The diagnosis of vanishing white matter disease was made based on radiological and clinical findings. Genetic studies were not done.
Vanishing white matter disease (VWM) is an autosomal recessive disorder. The clinical presentation includes truncal ataxia and spasticity. Seizures 1 may also be occur. Minor head trauma and infection may precede the disease 2.
- Infantile: < 1 year. Severe form.
- Early childhood onset: 1 - 5 years
- Juvenile onset: 5 - 15 years
- Adult onset: >15years
MRI: Modality of choice. Diffuse, symmetrical and progressive involvement of cerebral white matter with cystic changes, following CSF signal.
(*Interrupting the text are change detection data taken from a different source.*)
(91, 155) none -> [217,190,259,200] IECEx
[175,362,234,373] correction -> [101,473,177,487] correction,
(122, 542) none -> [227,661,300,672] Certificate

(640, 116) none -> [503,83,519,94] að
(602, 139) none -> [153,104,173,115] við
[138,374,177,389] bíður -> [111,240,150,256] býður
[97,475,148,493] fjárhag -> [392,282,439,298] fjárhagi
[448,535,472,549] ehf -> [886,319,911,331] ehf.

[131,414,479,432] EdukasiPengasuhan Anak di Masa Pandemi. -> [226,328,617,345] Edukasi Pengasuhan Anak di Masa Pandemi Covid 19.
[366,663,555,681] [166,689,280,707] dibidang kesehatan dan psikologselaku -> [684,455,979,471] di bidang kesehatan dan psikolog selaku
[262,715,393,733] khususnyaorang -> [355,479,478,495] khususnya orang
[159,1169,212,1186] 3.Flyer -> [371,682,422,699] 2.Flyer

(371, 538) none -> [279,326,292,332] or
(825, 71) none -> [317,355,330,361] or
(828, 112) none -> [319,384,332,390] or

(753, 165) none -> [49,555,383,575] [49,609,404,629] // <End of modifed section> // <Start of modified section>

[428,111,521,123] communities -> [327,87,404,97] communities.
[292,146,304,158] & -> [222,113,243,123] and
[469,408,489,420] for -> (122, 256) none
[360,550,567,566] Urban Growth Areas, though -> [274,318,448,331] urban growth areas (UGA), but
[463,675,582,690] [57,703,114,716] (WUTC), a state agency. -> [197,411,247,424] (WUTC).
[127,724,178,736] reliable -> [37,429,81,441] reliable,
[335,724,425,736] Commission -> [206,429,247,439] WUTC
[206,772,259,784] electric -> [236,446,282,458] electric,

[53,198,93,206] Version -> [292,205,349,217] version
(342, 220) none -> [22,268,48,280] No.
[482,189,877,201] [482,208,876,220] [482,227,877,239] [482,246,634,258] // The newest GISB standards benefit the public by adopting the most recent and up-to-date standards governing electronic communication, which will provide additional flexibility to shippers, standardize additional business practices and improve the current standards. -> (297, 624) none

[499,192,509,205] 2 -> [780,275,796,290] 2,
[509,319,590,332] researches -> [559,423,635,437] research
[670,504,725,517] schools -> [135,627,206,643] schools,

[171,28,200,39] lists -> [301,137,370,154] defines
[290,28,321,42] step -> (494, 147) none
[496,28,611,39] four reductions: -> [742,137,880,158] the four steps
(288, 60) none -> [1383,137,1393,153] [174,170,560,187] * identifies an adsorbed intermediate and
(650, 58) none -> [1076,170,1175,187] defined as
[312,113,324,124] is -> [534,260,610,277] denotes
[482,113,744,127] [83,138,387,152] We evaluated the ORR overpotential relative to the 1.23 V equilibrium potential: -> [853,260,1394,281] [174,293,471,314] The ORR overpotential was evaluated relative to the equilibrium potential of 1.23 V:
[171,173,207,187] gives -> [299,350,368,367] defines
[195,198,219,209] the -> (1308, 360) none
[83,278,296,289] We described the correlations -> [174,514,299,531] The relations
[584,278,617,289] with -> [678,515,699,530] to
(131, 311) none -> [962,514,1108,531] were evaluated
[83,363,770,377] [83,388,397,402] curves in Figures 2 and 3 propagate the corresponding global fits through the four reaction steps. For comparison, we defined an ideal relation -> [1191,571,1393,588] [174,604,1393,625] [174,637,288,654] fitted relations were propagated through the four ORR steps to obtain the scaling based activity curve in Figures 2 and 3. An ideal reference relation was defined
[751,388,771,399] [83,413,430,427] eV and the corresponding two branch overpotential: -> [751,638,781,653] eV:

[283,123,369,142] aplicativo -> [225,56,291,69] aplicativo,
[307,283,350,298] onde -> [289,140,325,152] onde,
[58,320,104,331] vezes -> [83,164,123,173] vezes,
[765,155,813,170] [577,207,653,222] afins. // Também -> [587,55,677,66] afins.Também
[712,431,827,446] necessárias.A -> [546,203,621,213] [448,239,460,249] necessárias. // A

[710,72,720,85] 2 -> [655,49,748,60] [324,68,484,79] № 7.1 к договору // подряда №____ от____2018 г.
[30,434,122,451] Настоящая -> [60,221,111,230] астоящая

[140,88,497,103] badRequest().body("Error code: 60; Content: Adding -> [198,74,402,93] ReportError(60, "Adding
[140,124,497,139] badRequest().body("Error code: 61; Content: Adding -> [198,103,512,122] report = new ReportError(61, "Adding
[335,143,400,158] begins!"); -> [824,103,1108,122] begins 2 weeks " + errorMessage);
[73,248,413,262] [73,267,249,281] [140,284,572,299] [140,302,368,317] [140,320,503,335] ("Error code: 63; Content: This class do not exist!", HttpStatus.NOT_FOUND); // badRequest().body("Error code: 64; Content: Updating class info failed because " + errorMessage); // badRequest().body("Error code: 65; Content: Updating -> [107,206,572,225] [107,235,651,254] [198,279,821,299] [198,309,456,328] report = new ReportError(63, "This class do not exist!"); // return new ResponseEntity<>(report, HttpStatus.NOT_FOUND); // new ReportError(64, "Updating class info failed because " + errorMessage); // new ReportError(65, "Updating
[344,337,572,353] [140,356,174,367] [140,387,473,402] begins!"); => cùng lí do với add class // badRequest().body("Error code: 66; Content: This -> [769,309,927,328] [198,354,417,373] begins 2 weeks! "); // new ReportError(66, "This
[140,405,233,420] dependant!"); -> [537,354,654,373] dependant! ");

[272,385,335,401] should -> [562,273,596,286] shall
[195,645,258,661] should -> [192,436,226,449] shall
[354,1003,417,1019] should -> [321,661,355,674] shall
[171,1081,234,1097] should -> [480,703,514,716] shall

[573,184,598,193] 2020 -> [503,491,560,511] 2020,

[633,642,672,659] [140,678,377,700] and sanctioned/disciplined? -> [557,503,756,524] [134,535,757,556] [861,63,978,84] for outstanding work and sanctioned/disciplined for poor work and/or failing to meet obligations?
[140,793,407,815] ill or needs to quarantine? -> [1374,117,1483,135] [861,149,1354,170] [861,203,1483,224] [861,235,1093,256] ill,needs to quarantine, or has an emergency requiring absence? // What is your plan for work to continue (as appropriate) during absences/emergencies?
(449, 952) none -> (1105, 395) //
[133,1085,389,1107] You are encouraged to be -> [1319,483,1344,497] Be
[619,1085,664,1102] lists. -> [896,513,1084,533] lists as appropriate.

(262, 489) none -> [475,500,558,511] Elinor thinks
Low signal intensity on T1W and high signal intensity on T2W sequences. Flair sequence shows white matter high signal intensity with patchy areas of low CSF signal intensity 2. T1W and Flair sequences demonstrate a radiating appearance of the fine network of remaining white matter strands best appreciated on the sagittal and the coronal views 1. Basal ganglia are spared 2.
Differential Diagnosis 1,2
- Alexander disease: Predominantly frontal lobe white matter, basal ganglia and thalamic involvement. There is a typical pattern of enhancement post contrast
- megalencephalic leukoencephaphathy with subcortical cysts (MLC): Macrocephaly. Subcortical cysts are common
- other leukodystrophies 1,2
- Optic atrophy - variable 2
- Ovarian failure - may be seen all types and results in ovarioleukodystrophy syndrome
Genetic testing 1, and/or MRI findings with typical clinical presentation 2.